◆ Bloque de texto:
-=-=-

El proceso de construcción del voto es complejo, contiene variables que inciden más o menos según la coyuntura -en particular la económica-, la oferta electoral y la situación personal del votante. El deterioro económico es evidente y se vive en el día a día en todos los sectores sociales, aunque de formas diferentes y sus efectos no necesariamente se trasladan de manera mecánica a los resultados de los comicios, de ser así ya podrían tomarle las medidas a Alberto Fernández para diseñarle la banda presidencial, pero no es el caso.
Gerardo Morales -el gobernador radical reelecto de Jujuy, que mantiene encarcelada a Milagro Sala sin respeto a las normas judiciales básicas-, lo explicó con claridad al señalar que «Si fuera por la economía, tendría que haber perdido la elección». Sin embargo, reconoció, en un alarde de objetividad que no caracteriza a la Casa Rosada, que «la crisis ha golpeado» e influyó en la reducción del 58% de votos obtenidos en 2015 al reciente 44%.
El «modelo» económico de los 12 años de gestión kirchnerista logró una mejora global del país y de la mayoría de sus habitantes, gracias a políticas de redistribución de rentas con generación de empleo a partir del «infierno» heredado. Sus límites también causaron desilusiones, incluso en parte de su propio electorado, con una campaña explícita en su contra a través de los medios privados de comunicación que magnificó problemas, construyó situaciones falsas y logró generar «simpatías por contraste» hacia el representante de la gran economía, quien logró instalarse con su equipo gerencial en la casa Rosada el 10 de diciembre de 2015, en base al diseño de imágenes de buenos gestores que respetarían las conquistas alcanzadas hasta el día de su asunción.
El destape posterior de falsedades, contenidas en denuncias periodísticas contra el funcionariado kirchnerista durante la campaña 2015 y en el armado de causas judiciales es su contra, empezando por su propia jefa, llegó tarde: Mauricio Macri ganó los comicios de aquel año.
Las operaciones, convertidas en campaña permanente, impregnaron a muchas personas de un remanente contrario a las figuras acusadas y engendraron una reacción de rechazo hacia ellas que constituyó un factor que interviene en la opinión incluso de sectores medios y bajos, dentro de una matriz de acumulación electoral «en contra de» más que de acompañamiento de determinadas políticas, propuestas o programas. Ese diseño convirtió a Cristina Kirchner en mascarón de proa del barco de lo horrible; en ese relato, «Yegua» y «Chorra», pasaron a ser sinónimo de su persona.
El desafío de los laboratorios macristas es mantener ese «formato»de comportamiento; de allí los intentos de «polarizar» y mantener a Cristina Kirchner en el centro de una escena que pretenden definir. Contra toda supuesta racionalidad, esa intención da sentido a la escogencia de un senador sin tierra, votos ni aliados, pero símbolo de la oposición a la actual precandidata a la Vicepresidencia de la Nación, como Miguel Pichetto, para que ocupe idéntica postulación.

-=-=-

(Entradas guardadas)

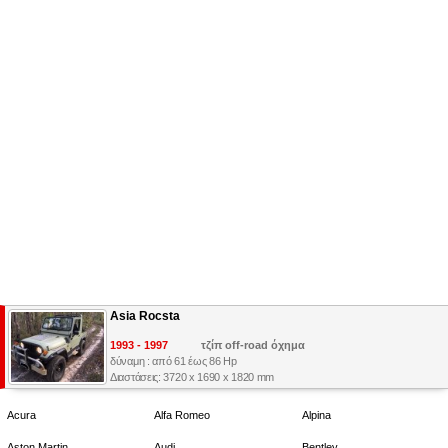
Asia Rocsta
1993 - 1997
τζίπ off-road όχημα
δύναμη : από 61 έως 86 Hp
Διαστάσεις: 3720 x 1690 x 1820 mm
Acura
Alfa Romeo
Alpina
Aston Martin
Audi
Bentley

-=-=-

◆ Consigna de la tarea: Reproduzca sin ningún cambio el fragmento del bloque de texto que comienza con "El desafío de" y sigue hasta "ocupe idéntica postulación.".

◆ Resultado del ejercicio:
El desafío de los laboratorios macristas es mantener ese «formato»de comportamiento; de allí los intentos de «polarizar» y mantener a Cristina Kirchner en el centro de una escena que pretenden definir. Contra toda supuesta racionalidad, esa intención da sentido a la escogencia de un senador sin tierra, votos ni aliados, pero símbolo de la oposición a la actual precandidata a la Vicepresidencia de la Nación, como Miguel Pichetto, para que ocupe idéntica postulación.